• [The task]
Scale everything from the line containing "left hip: (132, 452, 2)" down to the line containing "right elbow: (656, 230, -16)", both included, by rewriting every line and multiplying each number inside the point parentheses (the x and y coordinates and the depth) by 0.55, rounded to whole numbers with halves going up. Keep all other lines and text, including the boxes, unchanged.

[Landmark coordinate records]
########################################
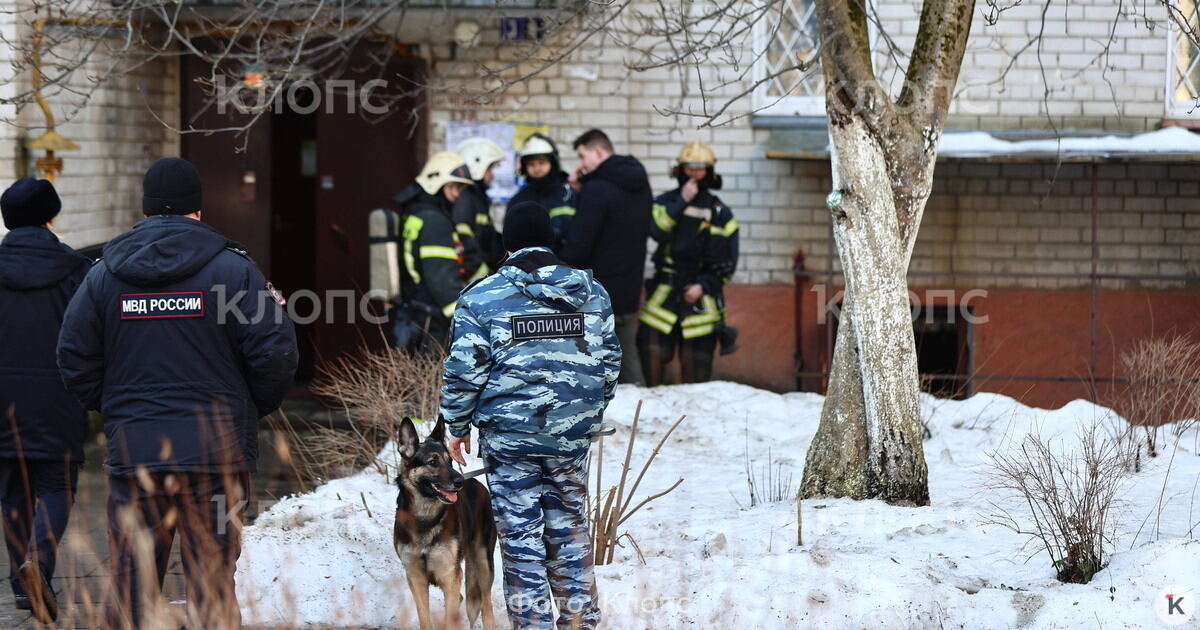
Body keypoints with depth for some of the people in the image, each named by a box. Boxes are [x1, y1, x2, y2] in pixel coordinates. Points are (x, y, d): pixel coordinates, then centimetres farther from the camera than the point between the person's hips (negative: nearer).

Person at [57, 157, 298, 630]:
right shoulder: (233, 268, -4)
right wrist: (252, 410, 10)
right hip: (216, 453, -2)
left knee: (129, 586, 8)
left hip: (132, 452, 2)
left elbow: (74, 360, 6)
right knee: (212, 580, 2)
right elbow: (274, 354, -7)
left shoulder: (104, 273, 4)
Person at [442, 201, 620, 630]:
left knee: (521, 537, 3)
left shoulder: (481, 298, -6)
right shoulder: (592, 293, 6)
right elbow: (609, 364, 12)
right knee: (570, 530, 14)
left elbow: (464, 371, -5)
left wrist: (457, 427, 7)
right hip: (572, 435, 3)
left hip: (509, 437, -3)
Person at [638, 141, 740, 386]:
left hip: (701, 299, 0)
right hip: (663, 294, 0)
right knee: (652, 352, -7)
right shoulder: (665, 202, 6)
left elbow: (728, 263, 6)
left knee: (695, 367, 1)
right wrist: (681, 202, -16)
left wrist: (704, 286, -6)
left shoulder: (721, 213, 6)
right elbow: (656, 230, -16)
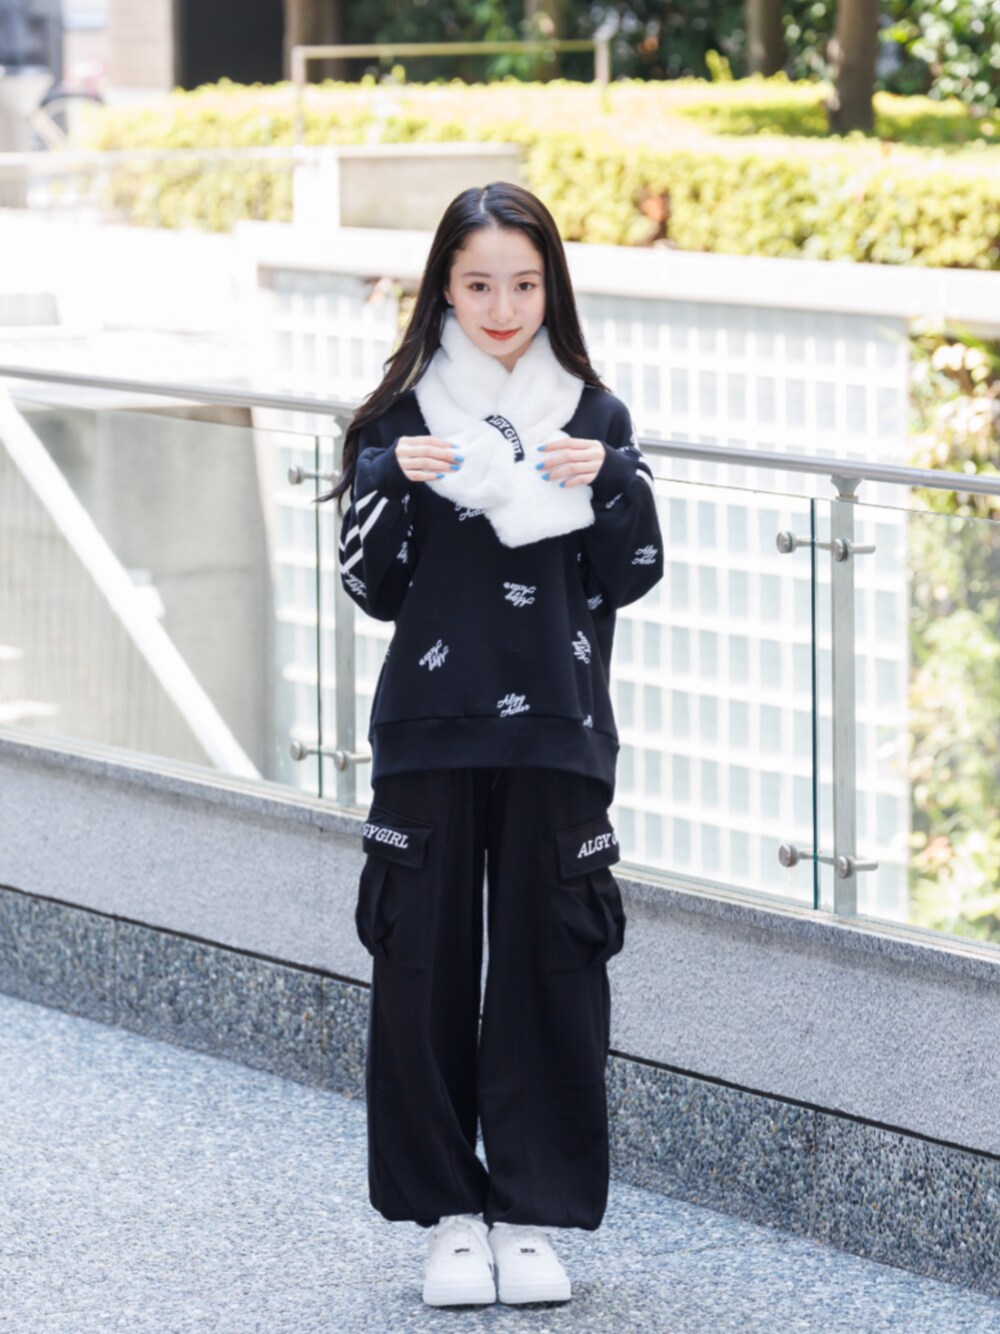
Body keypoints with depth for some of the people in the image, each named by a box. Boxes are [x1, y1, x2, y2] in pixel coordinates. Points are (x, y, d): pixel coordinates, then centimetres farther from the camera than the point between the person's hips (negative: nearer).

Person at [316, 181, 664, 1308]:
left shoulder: (593, 417, 6)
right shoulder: (402, 420, 3)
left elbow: (630, 579, 2)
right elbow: (372, 589, 0)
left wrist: (610, 482, -14)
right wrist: (394, 484, -15)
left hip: (556, 737, 1)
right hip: (429, 735, 0)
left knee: (550, 969, 1)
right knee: (424, 969, 0)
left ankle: (530, 1214, 12)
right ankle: (448, 1215, 12)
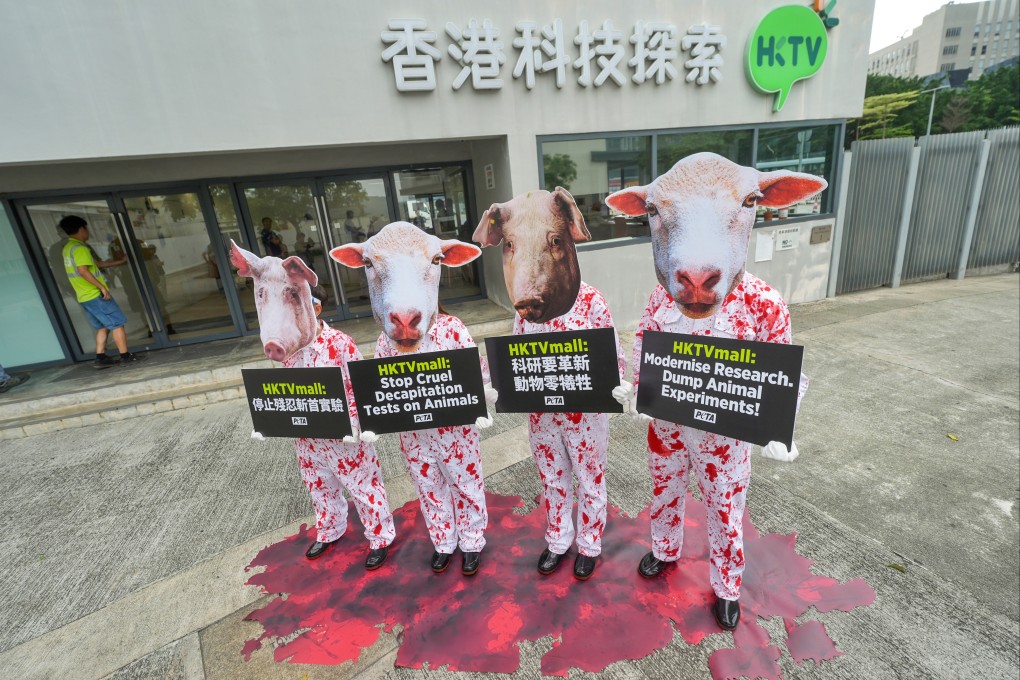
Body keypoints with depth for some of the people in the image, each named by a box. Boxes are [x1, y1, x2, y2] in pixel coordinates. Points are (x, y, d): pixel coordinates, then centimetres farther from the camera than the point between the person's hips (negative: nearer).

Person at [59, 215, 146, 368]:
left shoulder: (68, 248, 17)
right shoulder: (79, 248, -14)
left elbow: (95, 264, 24)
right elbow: (83, 270, -25)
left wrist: (119, 262, 30)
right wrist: (102, 287, -21)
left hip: (84, 297, 9)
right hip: (95, 295, -9)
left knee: (103, 327, 15)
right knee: (117, 324, -3)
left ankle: (100, 358, 12)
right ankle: (125, 356, -1)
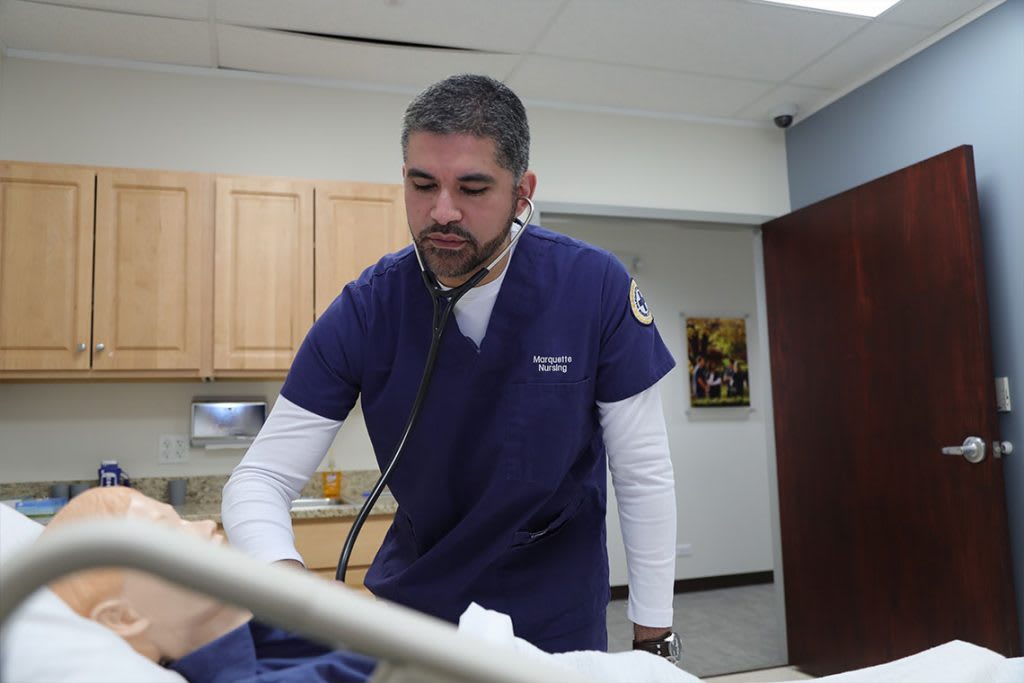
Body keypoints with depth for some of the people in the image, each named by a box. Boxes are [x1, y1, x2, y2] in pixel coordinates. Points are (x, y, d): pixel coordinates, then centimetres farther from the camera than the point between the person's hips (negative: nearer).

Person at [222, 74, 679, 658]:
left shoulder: (595, 287, -20)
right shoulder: (364, 310, -17)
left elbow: (644, 476, -13)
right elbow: (261, 478, -14)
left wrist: (653, 642, -9)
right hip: (413, 587, 2)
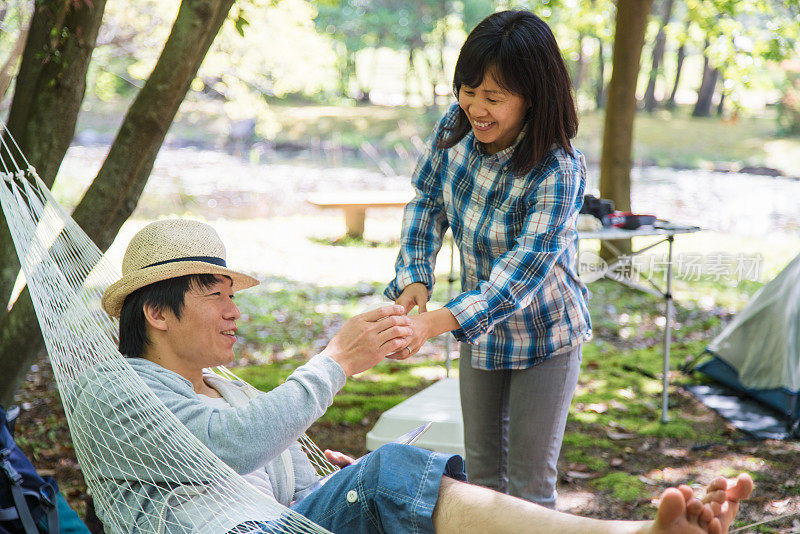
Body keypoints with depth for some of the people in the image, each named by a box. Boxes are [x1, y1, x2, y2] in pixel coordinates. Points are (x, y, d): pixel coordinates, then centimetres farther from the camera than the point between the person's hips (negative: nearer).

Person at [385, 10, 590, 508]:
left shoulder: (558, 171, -32)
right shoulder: (456, 126, -15)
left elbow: (523, 272, -36)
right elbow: (428, 202, -1)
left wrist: (435, 322, -48)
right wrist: (414, 280, -18)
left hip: (543, 337, -6)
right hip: (480, 328, 6)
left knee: (529, 481, 4)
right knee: (481, 465, 20)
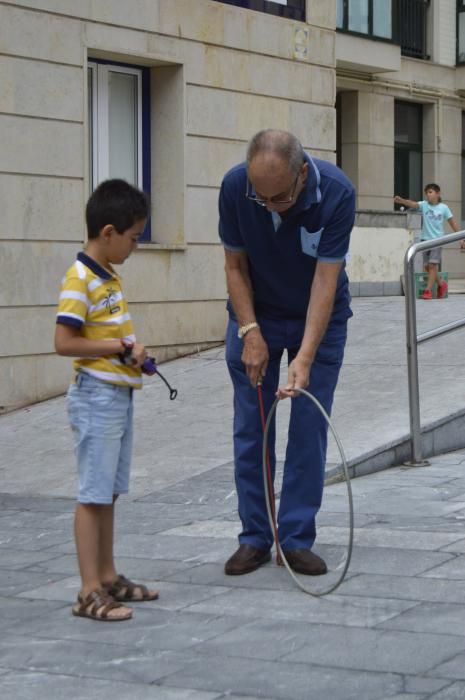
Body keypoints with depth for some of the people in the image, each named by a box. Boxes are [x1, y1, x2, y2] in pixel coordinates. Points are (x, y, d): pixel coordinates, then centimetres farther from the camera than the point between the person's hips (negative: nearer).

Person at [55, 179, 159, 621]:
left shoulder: (108, 277, 12)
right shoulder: (79, 281, -16)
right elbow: (64, 342, -22)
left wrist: (131, 350, 2)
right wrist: (119, 346, -17)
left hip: (120, 395, 9)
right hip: (97, 398, -9)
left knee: (108, 493, 15)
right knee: (94, 495, -6)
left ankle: (107, 577, 24)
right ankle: (89, 593, -2)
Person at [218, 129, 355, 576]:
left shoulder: (336, 192, -30)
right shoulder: (234, 187, -24)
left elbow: (325, 280, -28)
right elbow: (235, 265, -11)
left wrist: (304, 358, -36)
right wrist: (250, 332, -20)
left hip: (319, 318, -1)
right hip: (255, 317, 1)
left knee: (309, 430, -2)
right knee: (251, 429, 2)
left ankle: (297, 538, 7)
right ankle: (254, 538, 11)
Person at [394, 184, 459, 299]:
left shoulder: (443, 207, -2)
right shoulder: (424, 205, 0)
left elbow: (452, 222, 6)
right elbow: (413, 204, -20)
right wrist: (401, 200, -40)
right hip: (425, 239, 3)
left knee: (433, 265, -12)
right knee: (427, 266, 5)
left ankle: (428, 290, -9)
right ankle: (441, 283, 27)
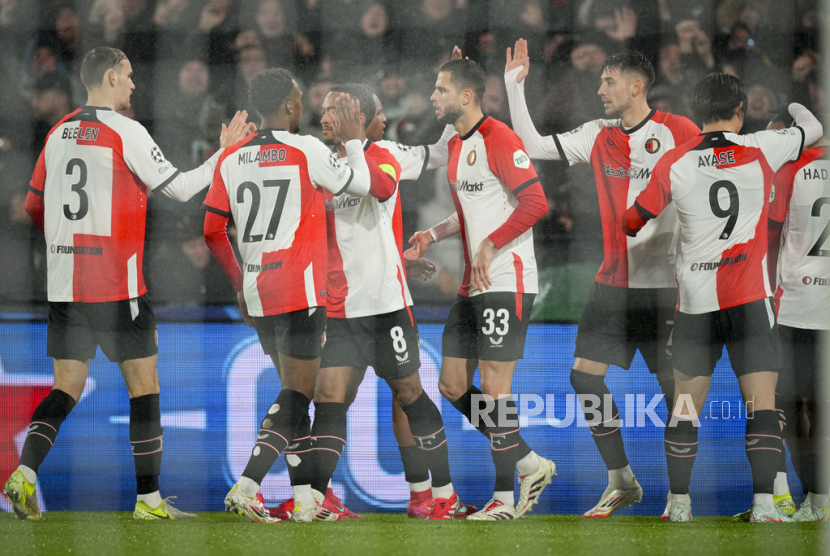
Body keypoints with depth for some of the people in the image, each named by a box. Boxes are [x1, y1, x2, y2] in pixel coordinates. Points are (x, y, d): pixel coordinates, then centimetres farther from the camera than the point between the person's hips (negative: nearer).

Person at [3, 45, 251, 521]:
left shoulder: (59, 134, 11)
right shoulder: (125, 131, -9)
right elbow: (179, 188, -5)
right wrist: (225, 153, 7)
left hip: (64, 283, 6)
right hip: (117, 284, -6)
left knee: (68, 388, 9)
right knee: (144, 384, 3)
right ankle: (149, 498, 4)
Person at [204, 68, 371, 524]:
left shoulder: (231, 159, 6)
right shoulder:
########################################
• [Solution to this exercise]
left hip: (73, 249, 1)
left elbow: (41, 198, 3)
right knee: (117, 319, 1)
right elbow: (151, 195, -4)
left shoulder: (57, 150, 2)
Person at [442, 201, 620, 630]:
left knee: (287, 295, 2)
left shoulder: (265, 164, -3)
right shoulder: (326, 161, 3)
right elbow: (335, 200, 7)
right knee: (314, 292, 8)
left elbow: (255, 204, -3)
left wrist: (251, 235, 4)
right hip: (315, 239, 2)
left hip: (280, 240, -2)
Person at [638, 141, 740, 386]:
left hip: (386, 164, 0)
right hip: (365, 162, 0)
right knee: (359, 194, -4)
right shoulder: (366, 111, 3)
left elbow: (400, 145, 3)
left knee: (382, 202, 1)
right wrist: (375, 111, -9)
left wrist: (387, 157, -3)
left shoulder: (397, 117, 3)
right elbow: (361, 127, -9)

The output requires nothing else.